**Records for this task:**
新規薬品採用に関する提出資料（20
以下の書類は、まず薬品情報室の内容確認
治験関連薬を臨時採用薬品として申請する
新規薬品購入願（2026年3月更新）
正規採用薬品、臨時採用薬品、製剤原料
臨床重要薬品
--
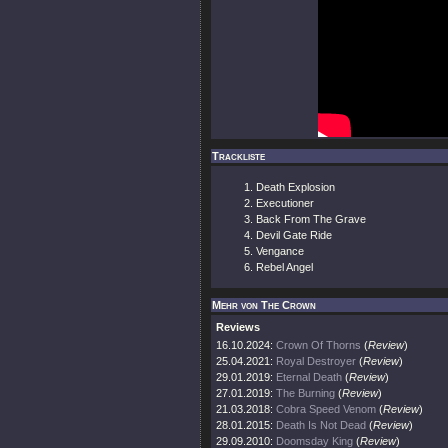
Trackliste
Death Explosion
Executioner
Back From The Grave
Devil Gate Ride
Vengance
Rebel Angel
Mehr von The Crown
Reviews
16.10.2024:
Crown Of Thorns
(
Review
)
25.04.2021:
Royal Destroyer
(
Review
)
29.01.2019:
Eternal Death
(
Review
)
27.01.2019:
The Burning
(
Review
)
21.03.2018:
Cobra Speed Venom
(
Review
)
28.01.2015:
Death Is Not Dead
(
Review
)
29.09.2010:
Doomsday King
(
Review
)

**Work instructions:**
In the material, find each line with the word "Death" and list it.

**Answer space:**
Death Explosion
Eternal Death
Death Is Not Dead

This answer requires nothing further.